Dinosaurs, DNA and Jurassic World: Fallen Kingdom


Full disclosure: Hollywood is not going to make money off my two or three movies a year attendance.  But when I do go to the cinema I want to be entertained with action adventure movies.  I grew up on movies like The Vikings. [And what was Janet Leigh thinking, preferring pasty faced Tony Curtis over that hunk, Kirk Douglas?]   John Wayne is my hero and I am still waiting for Frank Sinatra to finally make that damn train in Von Ryan’s Express!   
With this history (Jennifer Aniston, take note, there is not a romantic comedy on that list) you might guess that I like the Jurassic Park franchise.  Correct!  I will attend Jurassic World: Fallen Kingdom when it opens this month and I will not be alone.  We all like dinosaurs.  They have it all: remarkable size, distinctive features, mystique and—best of all—they are dead.  Dinosaurs, unlike personalities or ideologies, are a piece of history that can not come back to threaten us. 
Or can they?
Ever since Michael Crichton published his novel, Jurassic Park, in 1990, people have been fascinated with the thought of using pre-historic DNA to bring dinosaurs back to life.  We have intact DNA from both Neanderthals and woolly mammoths.  So why not capture some of that DNA from dino-blood encapsulated in mosquitoes caught in amber?  The concept is intriguing, and an excellent fictional premise.  Crichton gets full marks for this gambit.  But, there is a deadly flaw.  Time.
The oldest known DNA is about a million years old.  To go back to DNA from dinosaurs we must back track at least another 66 million years.  The DNA in those mosquitoes is simply too degraded to be useful.  A single snip of DNA does not a dinosaur make.    

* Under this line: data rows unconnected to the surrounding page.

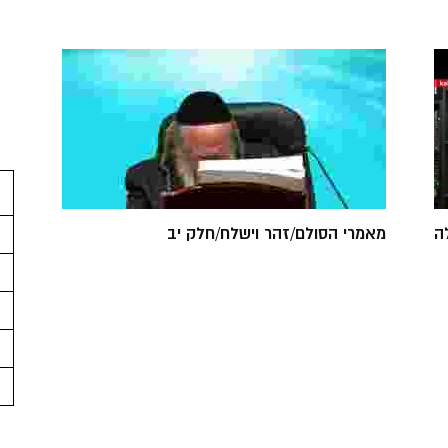
ה
מאמרי הסולם/זהר וישלח/חלק יב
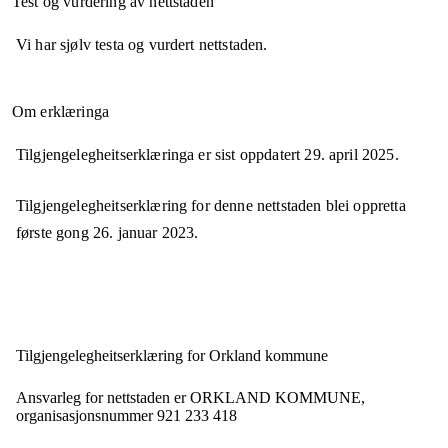
Test og vurdering av nettstaden
Vi har sjølv testa og vurdert nettstaden.
Om erklæringa
Tilgjengelegheitserklæringa er sist oppdatert
29. april 2025
.
Tilgjengelegheitserklæring for denne nettstaden blei oppretta
første gong
26. januar 2023
.
Tilgjengelegheits­erklæring for
Orkland kommune
Ansvarleg for nettstaden er
ORKLAND KOMMUNE,
organisasjonsnummer
921 233 418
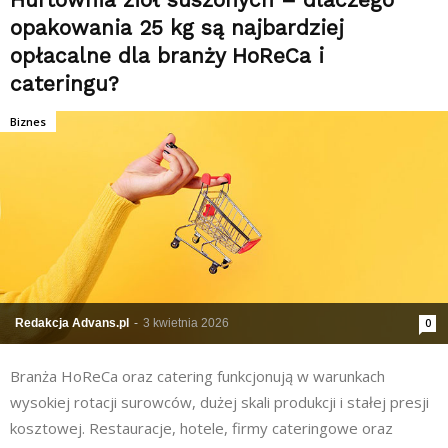
opakowania 25 kg są najbardziej
opłacalne dla branży HoReCa i
cateringu?
Biznes
Redakcja Advans.pl
-
3 kwietnia 2026
0
Branża HoReCa oraz catering funkcjonują w warunkach
wysokiej rotacji surowców, dużej skali produkcji i stałej presji
kosztowej. Restauracje, hotele, firmy cateringowe oraz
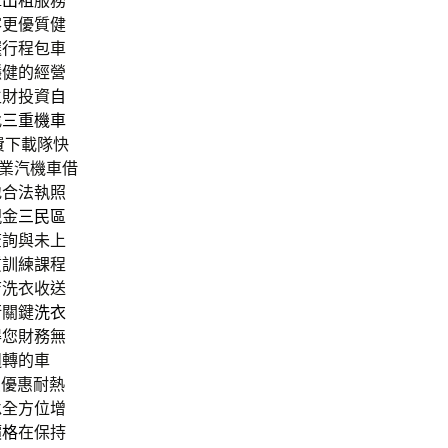
庫出租
服務
客更優質健
選行程包車
穩健的經營
生財投資
自
找
三重機車
費下載隊快
業汽機車借
地合法執照
現金
三民區
查詢與未上
質訓練課程
店洗衣收送
衡關鍵
洗衣
得您財務無
週轉的車
愛優惠耐熱
承全方位增
價格
在保持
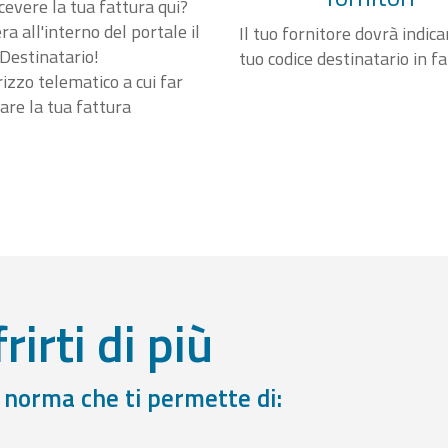
cevere la tua fattura qui?
a all'interno del portale il
Il tuo fornitore dovrà indicar
Destinatario!
tuo codice destinatario in f
irizzo telematico a cui far
are la tua fattura
rirti di più
a norma che ti permette di:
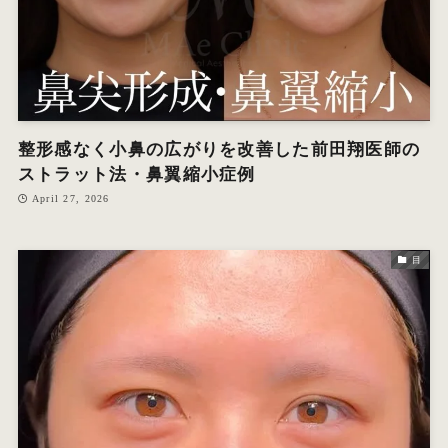
整形感なく小鼻の広がりを改善した前田翔医師の
ストラット法・鼻翼縮小症例
April 27, 2026
目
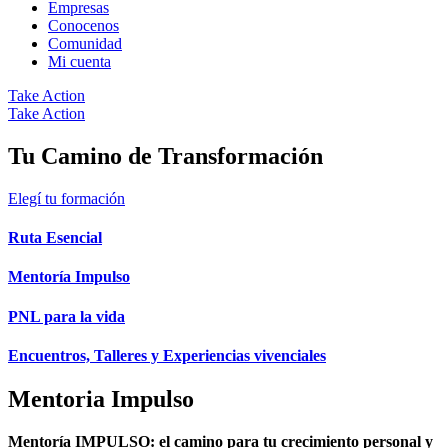
Empresas
Conocenos
Comunidad
Mi cuenta
Take Action
Take Action
Tu Camino de Transformación
Elegí tu formación
Ruta Esencial
Mentoría Impulso
PNL para la vida
Encuentros, Talleres y Experiencias vivenciales
Mentoria Impulso
Mentoría IMPULSO: el camino para tu crecimiento personal y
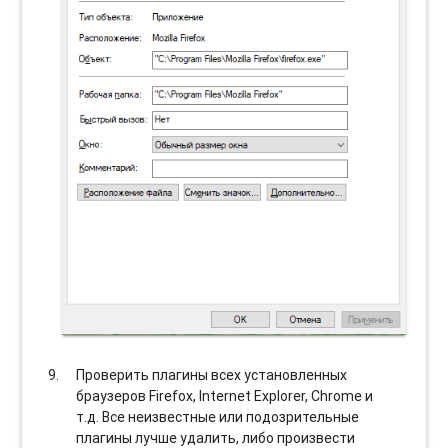
Проверить плагины всех установленных
браузеров Firefox, Internet Explorer, Chrome и
т.д. Все неизвестные или подозрительные
плагины лучше удалить, либо произвести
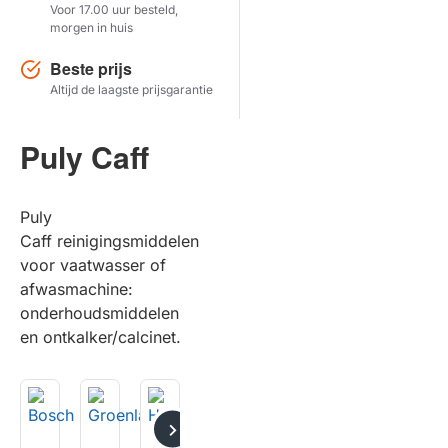
Voor 17.00 uur besteld,
morgen in huis
Herstel zoekopdracht
Beste prijs
TOON PRODUCTEN
Altijd de laagste prijsgarantie
Puly Caff
Puly
Caff reinigingsmiddelen
voor vaatwasser of
afwasmachine:
onderhoudsmiddelen
en ontkalker/calcinet.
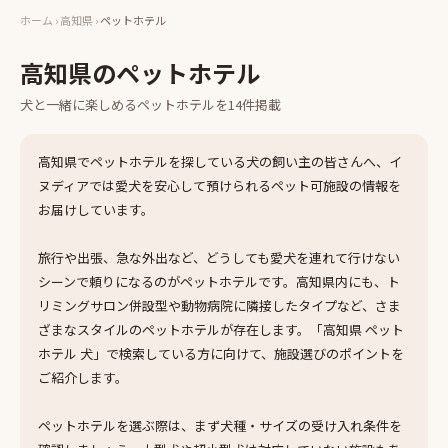
ホーム
›
高知県
›
ペットホテル
高知県
の
ペットホテル
犬と一緒に楽しめる
ペットホテル
を
14
件掲載
高知県でペットホテルを探している犬の飼い主の皆さんへ、イ
ヌディアでは愛犬を安心して預けられるペット可施設の情報を
お届けしています。
旅行や出張、急な外出など、どうしても愛犬を連れて行けない
シーンで頼りになるのがペットホテルです。高知県内にも、ト
リミングサロン併設型や動物病院に隣接したタイプなど、さま
ざまなスタイルのペットホテルが存在します。「高知県 ペット
ホテル 犬」で検索している方に向けて、施設選びのポイントを
ご紹介します。
ペットホテルを選ぶ際は、まず犬種・サイズの受け入れ条件を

We do know the overall genomic structure of dinosaurs.  But that does not mean we know the DNA structure of specific animals (T-rex, for example).  Dinosaurs emerged about 240 million years ago.  They first show up in the Mesozoic era, which is divided into three periods (from oldest to youngest) the Triassic, Jurassic and Cretaceous.  That is much older than the intact DNA from woolly mammoths and Neanderthals that occur in the Pleistocene and Holocene periods of the Cenozoic era respectively.  To let you know just how recent that is, keep in mind that we live in the Holocene period ourselves.   
But even if we had a reasonable amount of dino-DNA, that still doesn’t equal a dinosaur.  Filling in the gaps in fragmented DNA with frog (or better still, bird)  DNA does not produce a dinosaur any more than a bird or a frog.
What is more, if you put this altered DNA into a non-dinosaur egg you have a further misalignment of events.  A strand of DNA does not spontaneously grow into its assigned creature.  There is a cascade of chemical interactions that cause certain genes to switch on and off at exactly the right time to trigger the creation of our little triceratops.  These chemical switches are unique to each egg.  People have tried putting chicken DNA into an ostrich egg to see what comes out.  The answer is nothing.  The magic of ostrich eggs only works for ostriches.  Chicken DNA dies in those eggs.  You may or may not be able to put woolly mammoth DNA into an elephant egg, but dinosaur DNA in any Cenozoic egg is an incredible stretch. 
If you really want to see living dinosaurs, look at the birds.  They are the remnants of the last great extinction of the dinosaurs at the end of the Mesozoic. If you want to create your own velociraptor—well—it isn’t going to happen any time soon.   
Life is a knowable and understandable miracle, but it is still a miracle.  Keep the faith.